ADR-070: BART-base as Hybrid MAP Stage Over LongT5-base¶
- Status: Accepted
- Date: 2026-04-04
- Authors: Podcast Scraper Team
- Related RFCs: RFC-057, RFC-042
- See Also: ADR-069, ADR-068
Context & Problem Statement¶
The hybrid ML pipeline (ADR-069) requires a MAP model to compress podcast transcript chunks into dense summaries that an Ollama LLM then synthesises. Two candidates were evaluated:
- BART-base (
facebook/bart-base): 1024-token context, pretrained on general text with BERT-style denoising. Already proven in pure-ML BART+LED pipeline. - LongT5-base (
google/long-t5-tglobal-base): 4096-token context, pretrained with span-corruption (T5-style).
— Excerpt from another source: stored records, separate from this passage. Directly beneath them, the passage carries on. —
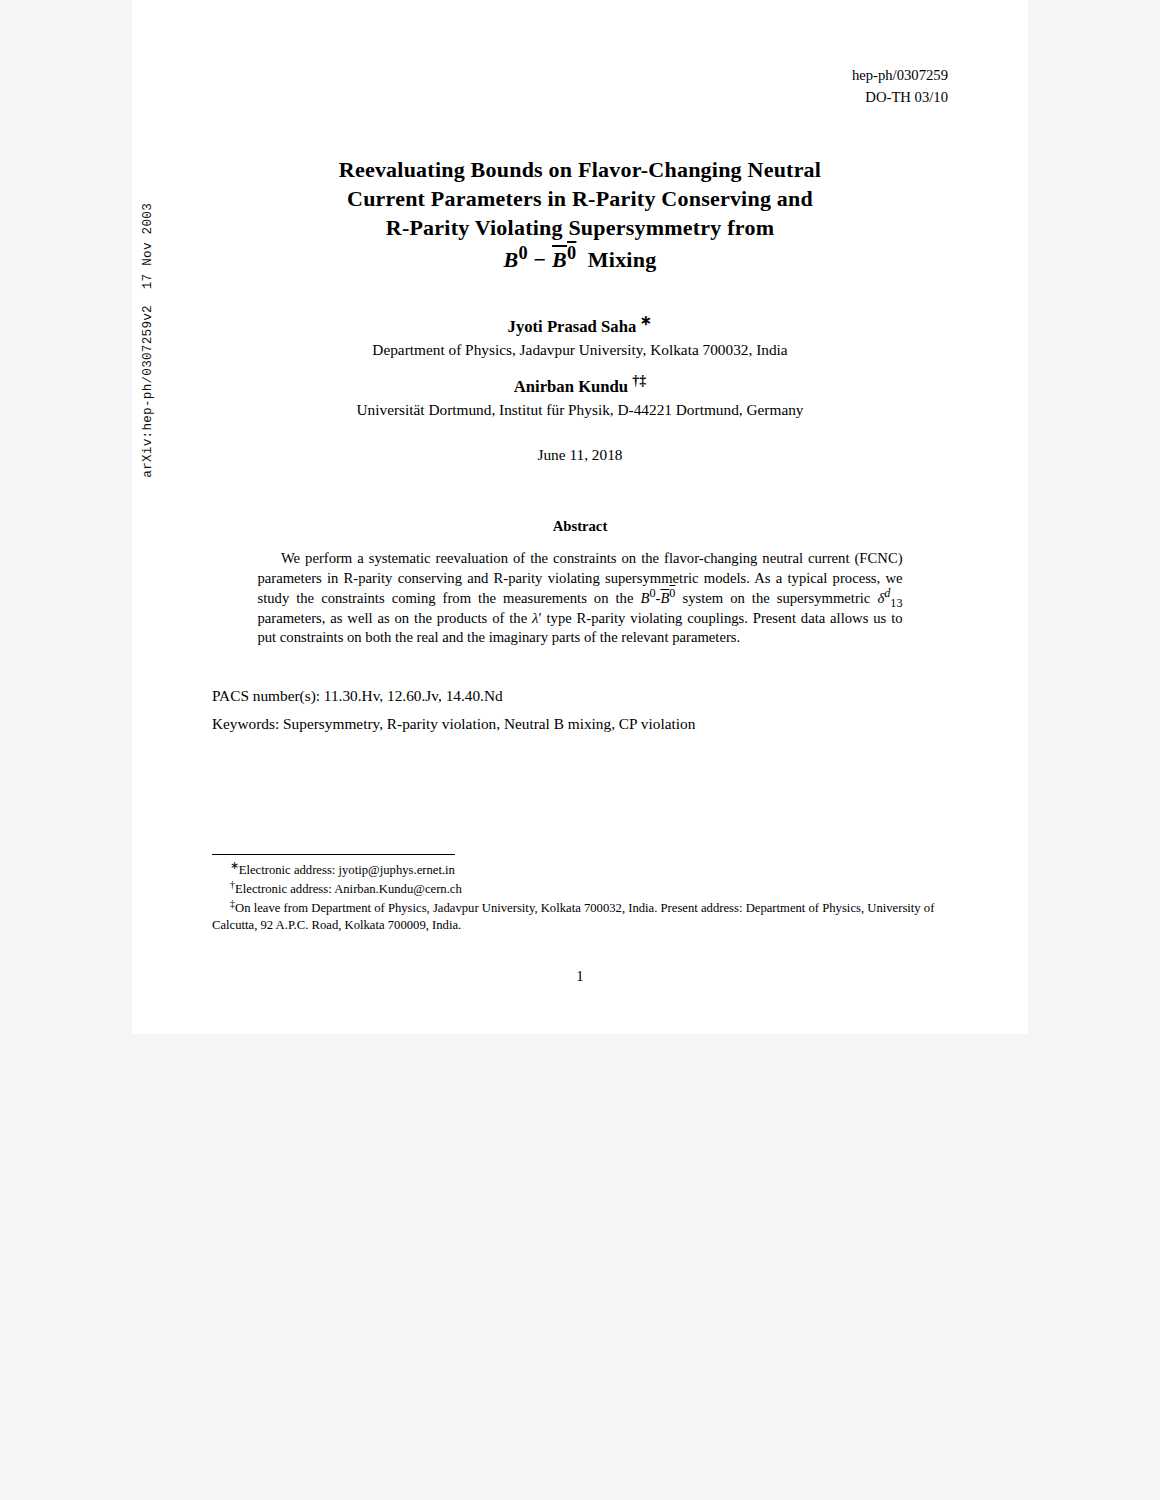arXiv:hep-ph/0307259v2 17 Nov 2003
hep-ph/0307259
DO-TH 03/10
Reevaluating Bounds on Flavor-Changing Neutral
Current Parameters in R-Parity Conserving and
R-Parity Violating Supersymmetry from
B0 − B0 Mixing
Jyoti Prasad Saha ∗
Department of Physics, Jadavpur University, Kolkata 700032, India
Anirban Kundu †‡
Universität Dortmund, Institut für Physik, D-44221 Dortmund, Germany
June 11, 2018
Abstract
We perform a systematic reevaluation of the constraints on the flavor-changing neutral current (FCNC) parameters in R-parity conserving and R-parity violating supersymmetric models. As a typical process, we study the constraints coming from the measurements on the B0-B0 system on the supersymmetric δd13 parameters, as well as on the products of the λ′ type R-parity violating couplings. Present data allows us to put constraints on both the real and the imaginary parts of the relevant parameters.
PACS number(s): 11.30.Hv, 12.60.Jv, 14.40.Nd
Keywords: Supersymmetry, R-parity violation, Neutral B mixing, CP violation
∗Electronic address: jyotip@juphys.ernet.in
†Electronic address: Anirban.Kundu@cern.ch
‡On leave from Department of Physics, Jadavpur University, Kolkata 700032, India. Present address: Department of Physics, University of Calcutta, 92 A.P.C. Road, Kolkata 700009, India.
1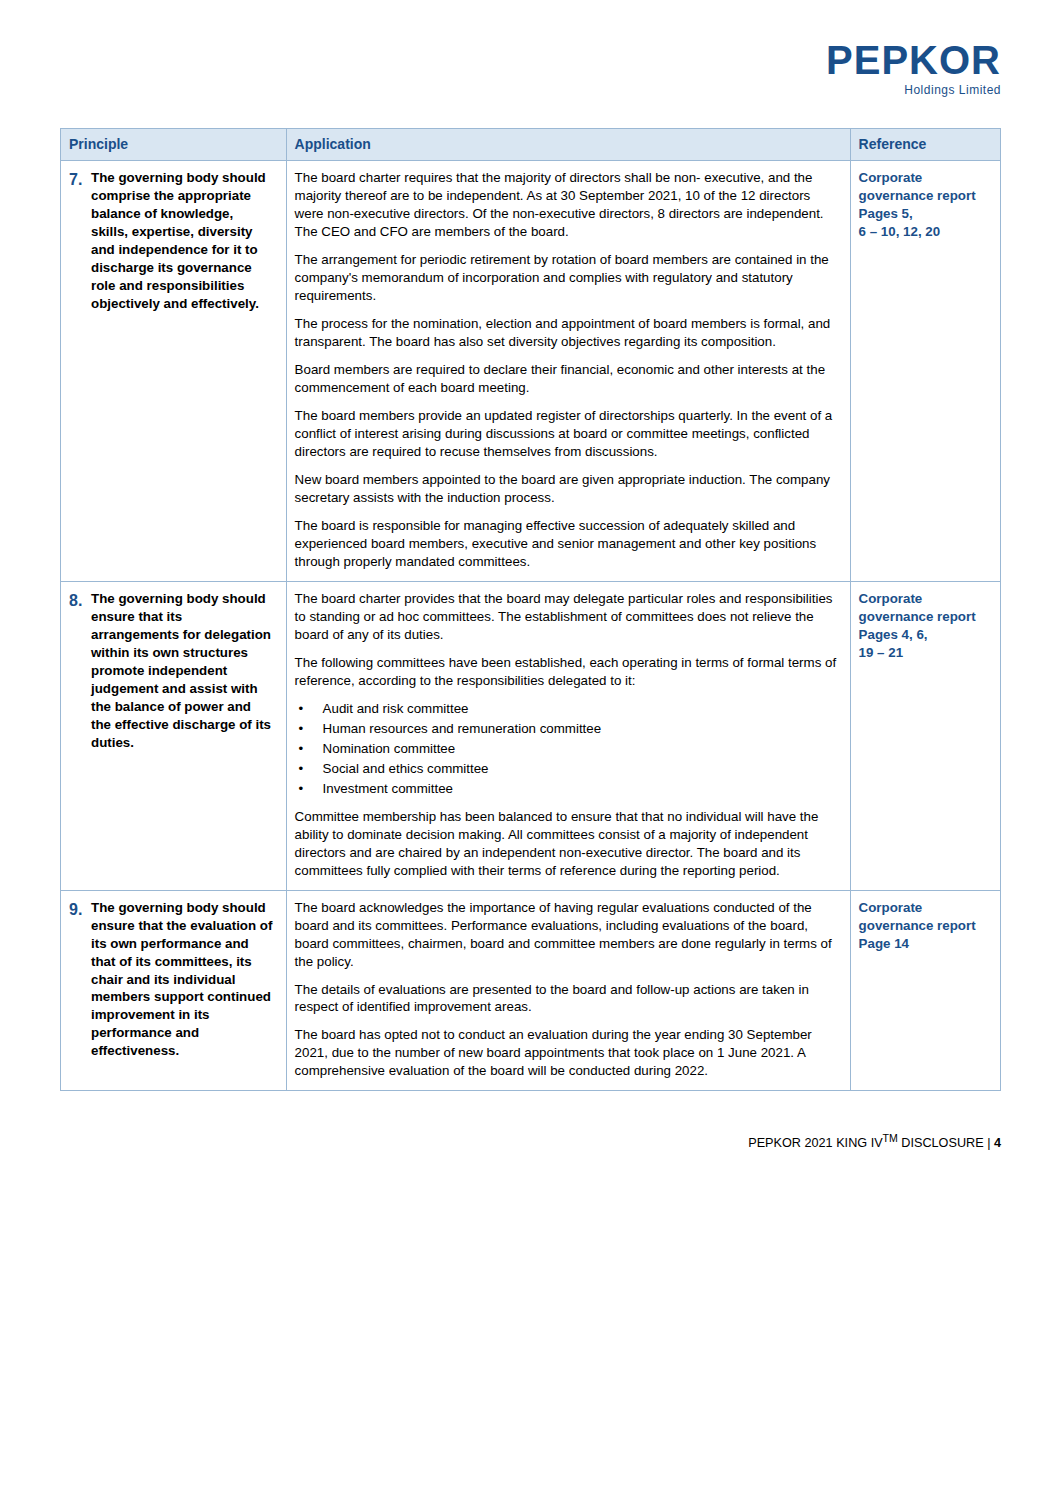PEPKOR
Holdings Limited
| Principle | Application | Reference |
| --- | --- | --- |
| 7. The governing body should comprise the appropriate balance of knowledge, skills, expertise, diversity and independence for it to discharge its governance role and responsibilities objectively and effectively. | The board charter requires that the majority of directors shall be non- executive, and the majority thereof are to be independent. As at 30 September 2021, 10 of the 12 directors were non-executive directors. Of the non-executive directors, 8 directors are independent. The CEO and CFO are members of the board. The arrangement for periodic retirement by rotation of board members are contained in the company's memorandum of incorporation and complies with regulatory and statutory requirements. The process for the nomination, election and appointment of board members is formal, and transparent. The board has also set diversity objectives regarding its composition. Board members are required to declare their financial, economic and other interests at the commencement of each board meeting. The board members provide an updated register of directorships quarterly. In the event of a conflict of interest arising during discussions at board or committee meetings, conflicted directors are required to recuse themselves from discussions. New board members appointed to the board are given appropriate induction. The company secretary assists with the induction process. The board is responsible for managing effective succession of adequately skilled and experienced board members, executive and senior management and other key positions through properly mandated committees. | Corporate governance report Pages 5, 6 – 10, 12, 20 |
| 8. The governing body should ensure that its arrangements for delegation within its own structures promote independent judgement and assist with the balance of power and the effective discharge of its duties. | The board charter provides that the board may delegate particular roles and responsibilities to standing or ad hoc committees. The establishment of committees does not relieve the board of any of its duties. The following committees have been established, each operating in terms of formal terms of reference, according to the responsibilities delegated to it: Audit and risk committee Human resources and remuneration committee Nomination committee Social and ethics committee Investment committee Committee membership has been balanced to ensure that that no individual will have the ability to dominate decision making. All committees consist of a majority of independent directors and are chaired by an independent non-executive director. The board and its committees fully complied with their terms of reference during the reporting period. | Corporate governance report Pages 4, 6, 19 – 21 |
| 9. The governing body should ensure that the evaluation of its own performance and that of its committees, its chair and its individual members support continued improvement in its performance and effectiveness. | The board acknowledges the importance of having regular evaluations conducted of the board and its committees. Performance evaluations, including evaluations of the board, board committees, chairmen, board and committee members are done regularly in terms of the policy. The details of evaluations are presented to the board and follow-up actions are taken in respect of identified improvement areas. The board has opted not to conduct an evaluation during the year ending 30 September 2021, due to the number of new board appointments that took place on 1 June 2021. A comprehensive evaluation of the board will be conducted during 2022. | Corporate governance report Page 14 |
PEPKOR 2021 KING IVTM DISCLOSURE | 4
Designed for longer document understanding.
The intuition was that LongT5's 4x larger context window would produce richer chunk summaries → better LLM synthesis. This was tested empirically.
Decision¶
Use BART-base (bart-small in model registry) as the MAP stage in the hybrid ML pipeline.
LongT5-base is retained as a supported MAP model but is not the default. It remains available for experimentation and may be reconsidered if the Ollama reduce model changes.
Experimental Evidence¶
Head-to-Head Comparison (identical Ollama reduce: Llama 3.2:3b, temp=0.5, top_p=0.9)¶
Evaluated on curated_5feeds_smoke_v1 vs. silver_sonnet46_smoke_v1:
| MAP Model | ROUGE-L | Embed Cosine | Avg Output Tokens | Latency |
|---|---|---|---|---|
| BART-base | 21.24% | 77.5% | 461 | 16s |
| LongT5-base | 20.82% | 76.3% | ~430 | 15s |
| Delta | +0.42pp | +1.2pp | +31 | +1s |
BART wins on both ROUGE-L and embedding cosine despite LongT5's larger context window.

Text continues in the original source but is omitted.